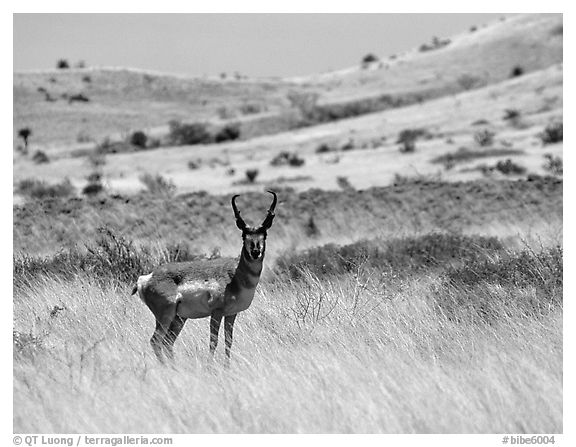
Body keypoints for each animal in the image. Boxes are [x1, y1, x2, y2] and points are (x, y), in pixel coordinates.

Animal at [133, 189, 276, 364]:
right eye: (244, 235)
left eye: (264, 234)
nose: (255, 252)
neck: (235, 276)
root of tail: (146, 278)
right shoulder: (216, 313)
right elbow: (213, 341)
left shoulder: (231, 314)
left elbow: (228, 341)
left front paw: (227, 366)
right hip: (165, 317)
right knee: (155, 341)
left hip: (178, 319)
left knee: (167, 342)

**Try it**
The entries must be repeated exactly. Leave the images out.

**Output of the exercise**
Body keypoints for each animal in the image. Boxes are [x1, y1, x2, y2] and points are (x, y), in pixel coordinates.

Animal at [133, 189, 276, 364]:
right eye: (244, 235)
left eye: (264, 234)
nose: (255, 252)
neck: (235, 276)
root of tail: (146, 278)
right shoulder: (216, 313)
right elbow: (213, 341)
left shoulder: (231, 314)
left elbow: (228, 341)
left front paw: (227, 366)
right hip: (165, 317)
right knee: (155, 341)
left hip: (178, 319)
left knee: (167, 342)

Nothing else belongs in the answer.